Transcriber trait and event types per issues #799 and #801.

Transcriber is the contract every speech-to-text backend implements, whether batch (this issue) or streaming (#806). It takes an AudioInput producing 16 kHz mono signed-PCM chunks and returns an EventStream of TranscriptEvents.

The separation from crate::voice::AudioSource (#800) is deliberate: AudioSource is the hardware-capture seam (variable rate, variable channels, f32, intentionally !Send on macOS per ADR-0031); AudioInput is the post-mixdown-and-resample seam (16 kHz mono i16, Send) that ASR engines consume natively. See ADR-0032 for the rationale.

Structs§

VecAudioInput: In-memory AudioInput adapter — reads a 16 kHz mono 16-bit PCM WAV from disk (or accepts an in-memory Vec<i16>) and yields it in fixed- size chunks.
Word: First-class word-level alignment, optionally returned by backends that expose it. The batch backend in #801 always emits None; word-level alignment is a backend opt-in, not a guarantee.

Enums§

EndpointKind: What ended a speech region.
TranscriptEvent: One event emitted by a Transcriber.

Traits§

AudioInput: Source of 16 kHz mono signed-PCM audio for transcription.
EventStream: Stream of transcription events.
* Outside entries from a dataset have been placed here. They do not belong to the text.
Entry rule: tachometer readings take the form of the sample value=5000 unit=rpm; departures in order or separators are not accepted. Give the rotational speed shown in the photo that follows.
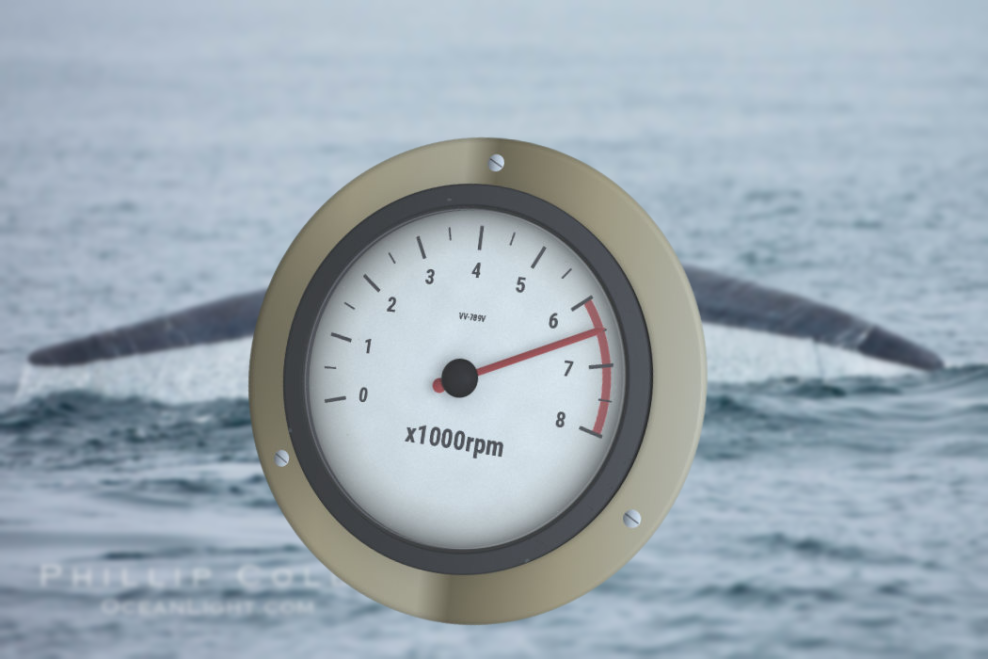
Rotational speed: value=6500 unit=rpm
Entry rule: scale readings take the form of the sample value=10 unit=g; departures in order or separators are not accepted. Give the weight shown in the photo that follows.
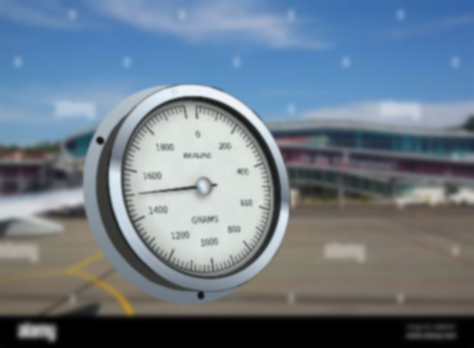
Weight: value=1500 unit=g
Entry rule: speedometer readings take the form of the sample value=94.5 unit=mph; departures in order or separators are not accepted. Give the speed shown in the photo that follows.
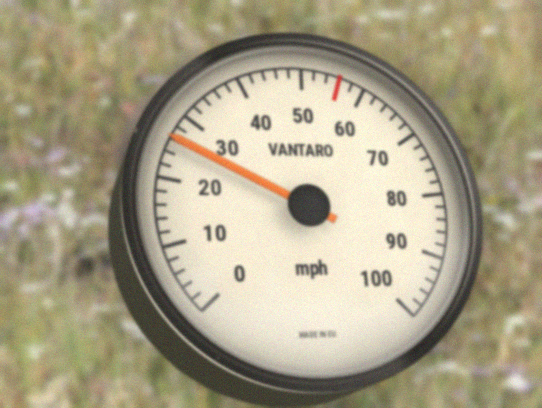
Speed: value=26 unit=mph
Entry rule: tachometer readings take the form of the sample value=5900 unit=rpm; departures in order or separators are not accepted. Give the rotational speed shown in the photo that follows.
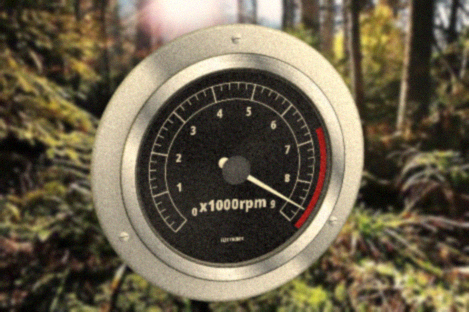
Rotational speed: value=8600 unit=rpm
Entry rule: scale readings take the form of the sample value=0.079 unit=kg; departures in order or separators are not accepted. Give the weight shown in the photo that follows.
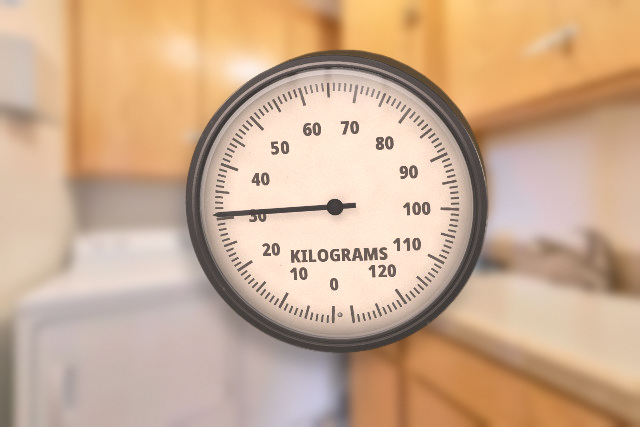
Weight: value=31 unit=kg
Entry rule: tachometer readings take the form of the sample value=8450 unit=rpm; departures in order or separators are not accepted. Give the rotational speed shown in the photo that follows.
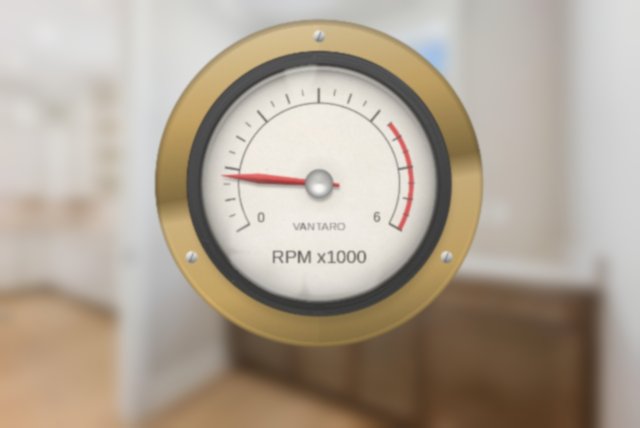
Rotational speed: value=875 unit=rpm
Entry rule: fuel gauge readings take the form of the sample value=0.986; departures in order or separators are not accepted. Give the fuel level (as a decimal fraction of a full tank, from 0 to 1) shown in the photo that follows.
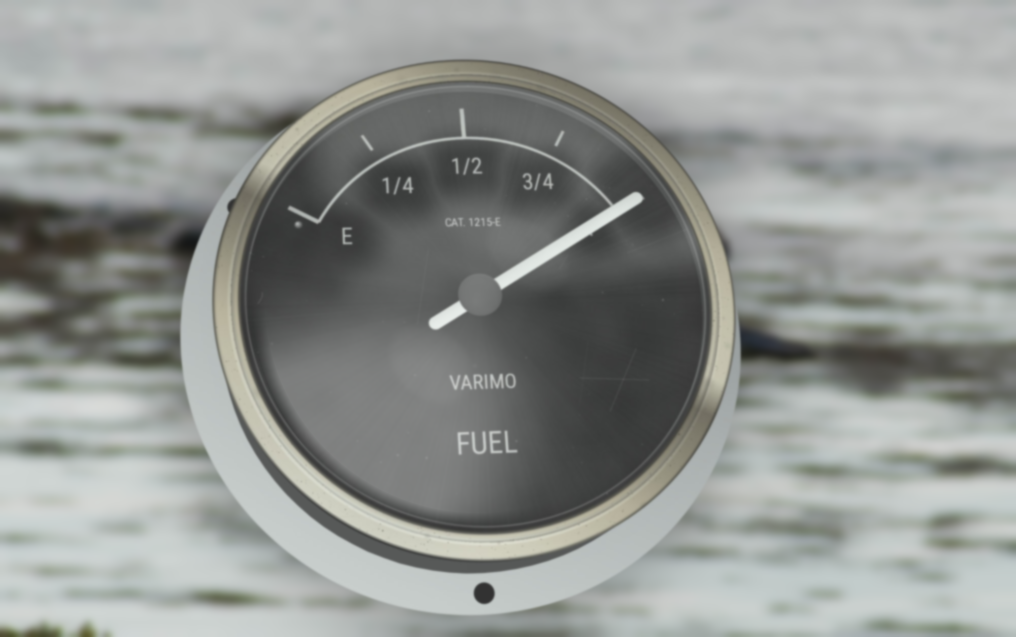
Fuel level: value=1
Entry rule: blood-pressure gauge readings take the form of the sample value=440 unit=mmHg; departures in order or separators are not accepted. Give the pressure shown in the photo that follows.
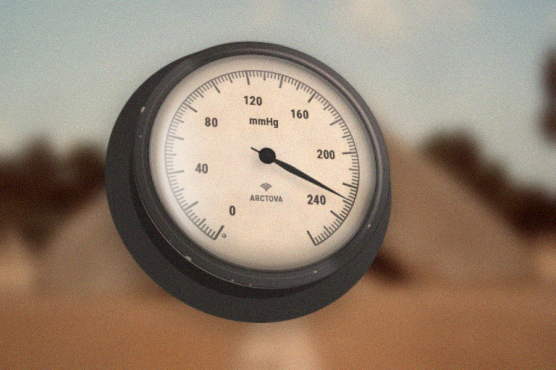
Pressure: value=230 unit=mmHg
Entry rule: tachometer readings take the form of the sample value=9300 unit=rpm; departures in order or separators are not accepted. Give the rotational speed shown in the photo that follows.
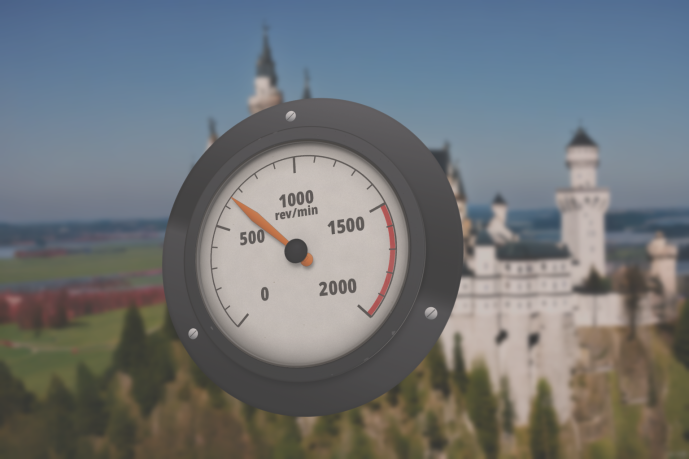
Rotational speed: value=650 unit=rpm
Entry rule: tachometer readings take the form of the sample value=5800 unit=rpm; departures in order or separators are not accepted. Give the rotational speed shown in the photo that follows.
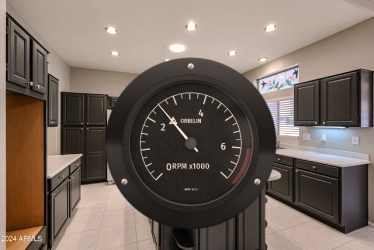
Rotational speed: value=2500 unit=rpm
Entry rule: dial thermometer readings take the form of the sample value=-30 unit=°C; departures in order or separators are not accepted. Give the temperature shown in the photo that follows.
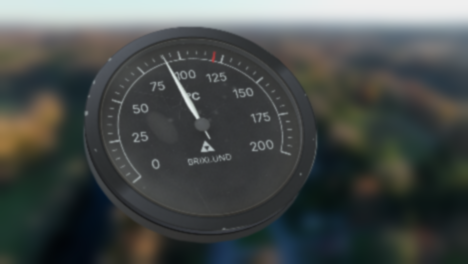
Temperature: value=90 unit=°C
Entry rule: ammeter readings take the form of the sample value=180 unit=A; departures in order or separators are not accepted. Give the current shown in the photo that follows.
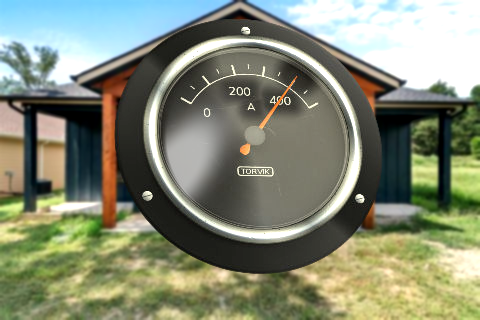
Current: value=400 unit=A
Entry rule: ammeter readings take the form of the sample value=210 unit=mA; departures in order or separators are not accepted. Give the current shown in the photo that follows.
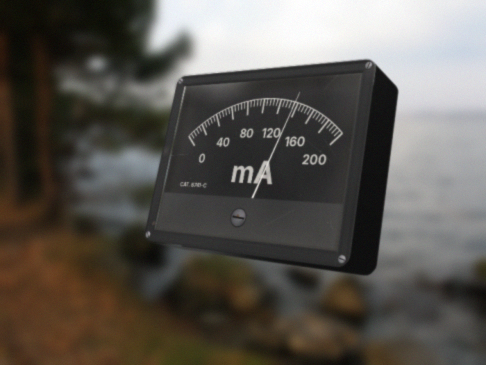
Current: value=140 unit=mA
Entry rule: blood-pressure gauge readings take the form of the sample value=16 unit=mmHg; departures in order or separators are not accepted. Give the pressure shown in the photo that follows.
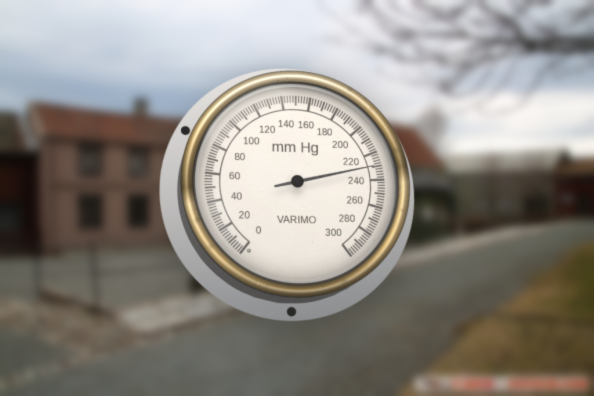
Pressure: value=230 unit=mmHg
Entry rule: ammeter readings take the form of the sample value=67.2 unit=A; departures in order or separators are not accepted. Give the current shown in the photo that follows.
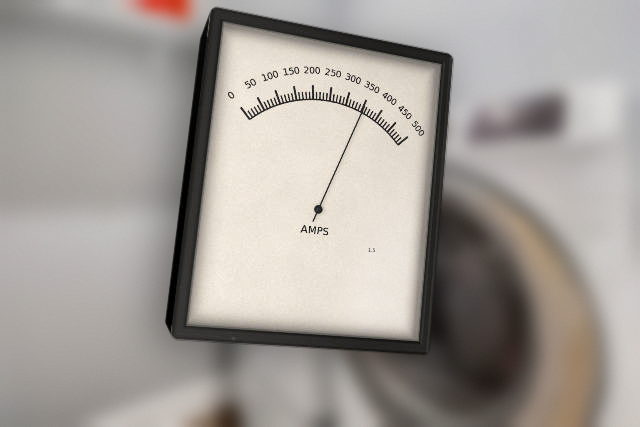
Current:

A blanket impl is provided for any iterator producing Result<TranscriptEvent> that is also Send.
Transcriber: Speech-to-text backend.

Type Aliases§

AudioChunk: 16 kHz mono signed 16-bit PCM samples, in capture order.
EventId: Monotonically-unique identifier for a Final event, used by downstream consumers (commit-message generation, history merging) to deduplicate across overlapping streaming windows.
SpeakerId: Diarisation tag attached to a segment when speaker labelling is on (#805). Always None for the batch backend in #801.